What to do:
• A. From the dump fire recommendations, list the severe symptoms that call for a visit to urgent care or an emergency room.
• B. Carry the dump fire recommendations on past their last point with the next part.

Text segment:
Recommendations when exposed to Dump Fires

April 27, 2008

1. If you are located in an area where you can smell smoke, or you experience symptoms of cough, eye, nose, mouth, or throat irritation, then move indoors and stay there with the windows closed as long as it is safe to do so.
2. If you continue to smell smoke and experience these symptoms when indoors, then consider evacuating to another location, away from the fire and smoke.
3. If you have asthma, emphysema, chronic bronchitis that do not respond to your regular medications or you have severe symptoms of headache, dizziness, nausea, prolonged cough, sore throat, or shortness-of-breath, visit an urgent care/emergency room or contact your medical provider.
4. Avoid ongoing exposure to smoke—if smoke is causing eye, nose, throat, or lung irritation, remain indoors or leave the area if possible.
5. Listen for public messages of additional precautions that would be announced if conditions change. At most, persons within the area affected by the smoke plume might be advised to evacuate the area.

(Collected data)

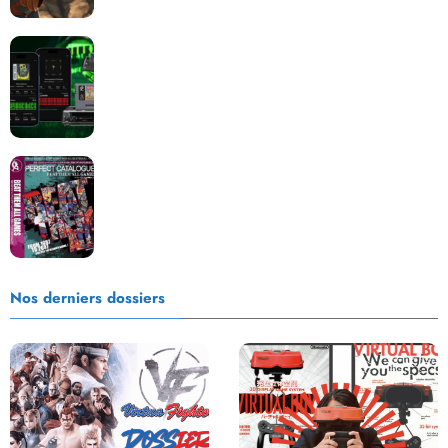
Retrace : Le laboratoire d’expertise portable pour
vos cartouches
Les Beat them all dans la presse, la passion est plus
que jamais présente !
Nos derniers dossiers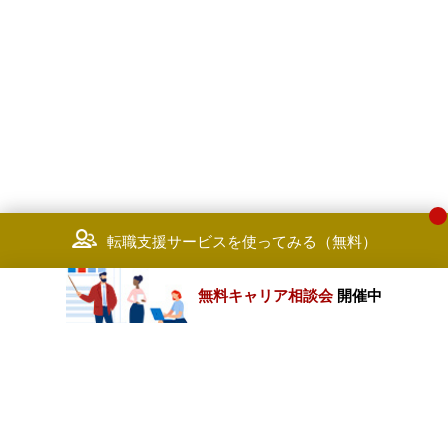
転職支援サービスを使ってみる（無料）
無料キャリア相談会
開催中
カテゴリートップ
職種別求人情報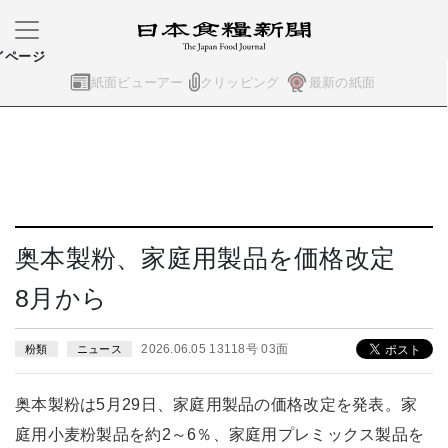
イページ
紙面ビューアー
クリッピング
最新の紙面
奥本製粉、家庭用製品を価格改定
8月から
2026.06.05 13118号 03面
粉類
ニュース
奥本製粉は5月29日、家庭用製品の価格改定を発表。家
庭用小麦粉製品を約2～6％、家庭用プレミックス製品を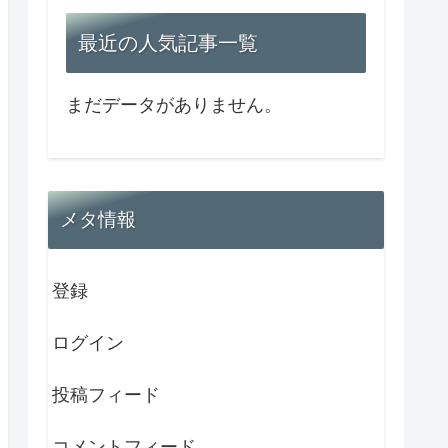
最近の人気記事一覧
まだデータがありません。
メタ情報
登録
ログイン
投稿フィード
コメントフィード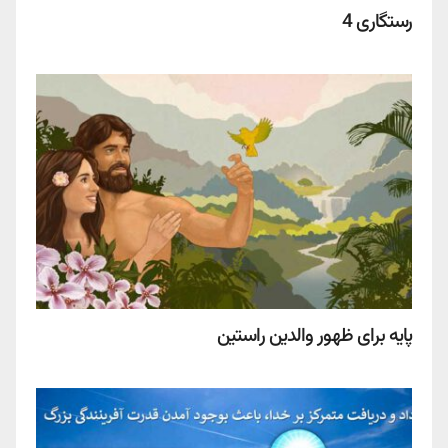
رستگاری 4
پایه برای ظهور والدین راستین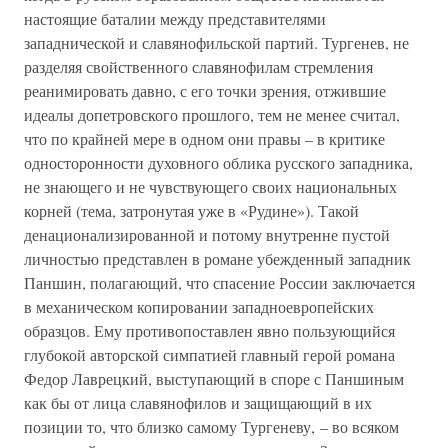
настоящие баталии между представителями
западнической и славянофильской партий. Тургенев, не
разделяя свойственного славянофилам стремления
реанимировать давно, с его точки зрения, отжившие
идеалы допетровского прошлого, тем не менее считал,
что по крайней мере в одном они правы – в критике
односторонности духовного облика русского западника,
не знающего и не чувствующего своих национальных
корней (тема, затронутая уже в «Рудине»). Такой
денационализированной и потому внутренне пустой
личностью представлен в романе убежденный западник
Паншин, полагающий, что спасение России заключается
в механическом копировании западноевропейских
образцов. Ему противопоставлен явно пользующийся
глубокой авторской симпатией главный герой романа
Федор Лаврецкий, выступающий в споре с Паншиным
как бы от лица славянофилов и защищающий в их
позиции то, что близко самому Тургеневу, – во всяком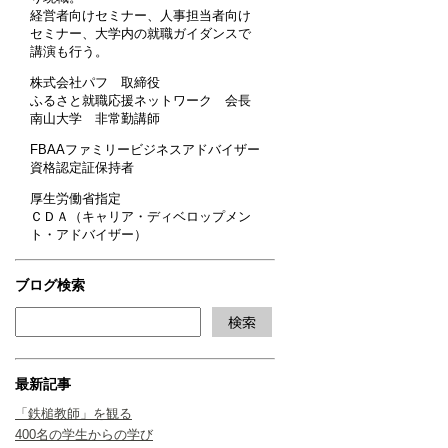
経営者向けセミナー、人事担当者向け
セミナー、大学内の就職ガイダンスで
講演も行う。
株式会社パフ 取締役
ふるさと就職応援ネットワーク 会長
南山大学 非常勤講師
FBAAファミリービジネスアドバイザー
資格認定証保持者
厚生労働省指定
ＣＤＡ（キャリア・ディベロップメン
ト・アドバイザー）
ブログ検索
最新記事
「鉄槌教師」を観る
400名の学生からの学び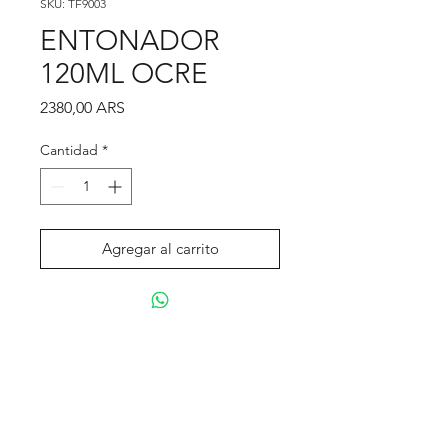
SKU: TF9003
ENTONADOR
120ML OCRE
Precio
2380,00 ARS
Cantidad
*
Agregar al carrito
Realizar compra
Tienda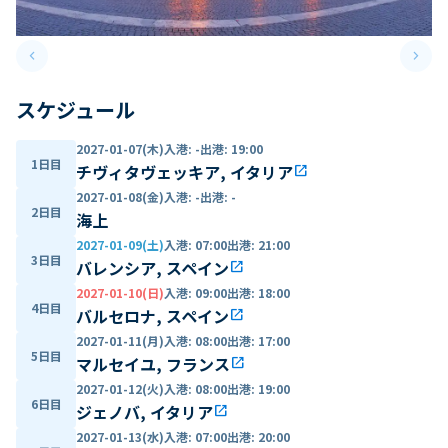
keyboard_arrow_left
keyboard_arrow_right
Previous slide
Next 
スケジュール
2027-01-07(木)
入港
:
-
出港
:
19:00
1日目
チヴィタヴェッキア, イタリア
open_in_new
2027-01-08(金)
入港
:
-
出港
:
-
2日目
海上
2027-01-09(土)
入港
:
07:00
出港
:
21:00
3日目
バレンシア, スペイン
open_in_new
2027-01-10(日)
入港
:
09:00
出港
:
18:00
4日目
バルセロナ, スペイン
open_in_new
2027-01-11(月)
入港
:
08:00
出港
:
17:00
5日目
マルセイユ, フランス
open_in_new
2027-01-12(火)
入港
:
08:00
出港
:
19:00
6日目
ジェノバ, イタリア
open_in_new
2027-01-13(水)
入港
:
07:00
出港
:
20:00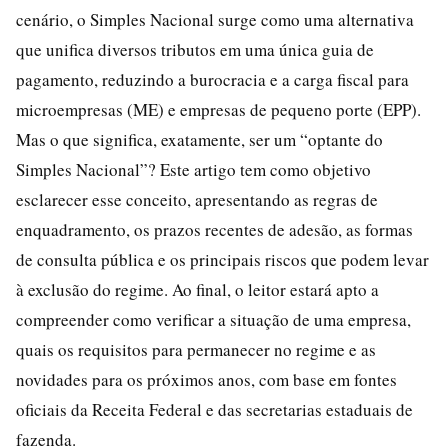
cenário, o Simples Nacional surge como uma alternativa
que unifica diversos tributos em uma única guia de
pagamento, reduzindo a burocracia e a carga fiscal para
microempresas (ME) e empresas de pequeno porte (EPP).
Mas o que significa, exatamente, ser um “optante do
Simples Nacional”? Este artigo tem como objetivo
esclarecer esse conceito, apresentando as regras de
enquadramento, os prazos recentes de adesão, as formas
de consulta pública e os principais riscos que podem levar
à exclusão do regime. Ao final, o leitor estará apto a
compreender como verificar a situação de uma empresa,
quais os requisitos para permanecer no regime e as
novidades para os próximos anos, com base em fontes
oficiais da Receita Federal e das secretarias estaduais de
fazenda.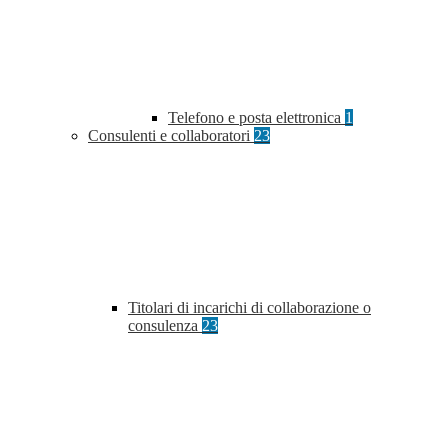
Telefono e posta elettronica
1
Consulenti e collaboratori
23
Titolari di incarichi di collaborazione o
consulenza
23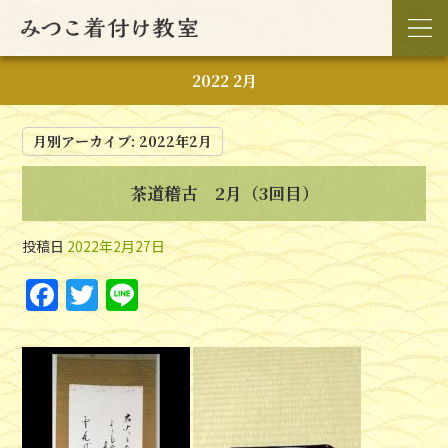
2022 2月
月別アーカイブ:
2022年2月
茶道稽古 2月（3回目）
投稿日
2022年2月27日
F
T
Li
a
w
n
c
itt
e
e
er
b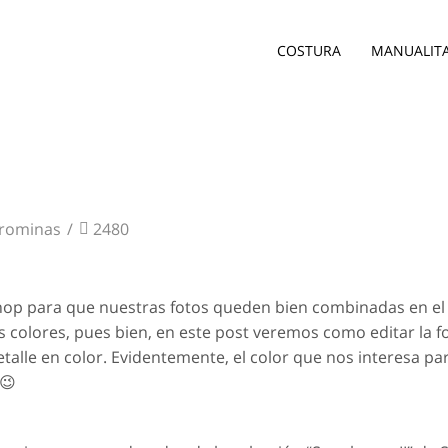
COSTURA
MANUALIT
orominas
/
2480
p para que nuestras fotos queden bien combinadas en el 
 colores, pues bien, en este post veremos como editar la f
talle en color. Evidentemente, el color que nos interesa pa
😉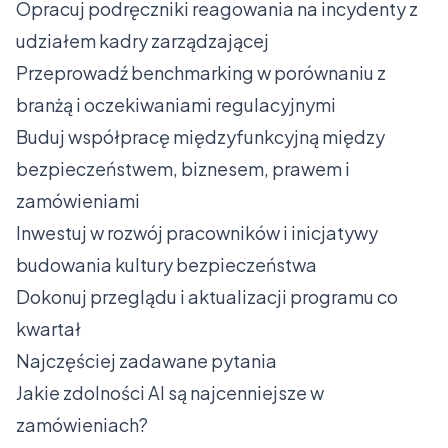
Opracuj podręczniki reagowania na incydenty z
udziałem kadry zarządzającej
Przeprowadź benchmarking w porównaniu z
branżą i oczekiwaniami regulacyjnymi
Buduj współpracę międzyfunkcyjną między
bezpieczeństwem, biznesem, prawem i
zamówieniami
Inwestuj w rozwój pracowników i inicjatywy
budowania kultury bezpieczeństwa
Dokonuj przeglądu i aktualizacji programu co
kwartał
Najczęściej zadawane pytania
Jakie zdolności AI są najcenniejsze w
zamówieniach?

Solved tasks:
• A. Headache, dizziness, nausea, prolonged cough, sore throat, shortness-of-breath

• B.
6. For more severe shortness of breath, chest pain, decreased mental function or other life-threatening condition, call 911 immediately
Notes: In a CDC survey of persons exposed to smoke during a fire in California
• Fewer symptoms were reported in persons who ran a Hepa filter in their homes.
• Personal masks were not helpful because smoke particles are too small to be filtered
• Public Service Announcements were successful in encouraging persons to stay indoors.
Like cigarette smoke, forest and dump fire smoke can eventually damage your body’s ability to remove large particles from smoke and excess phlegm from your lungs and airway.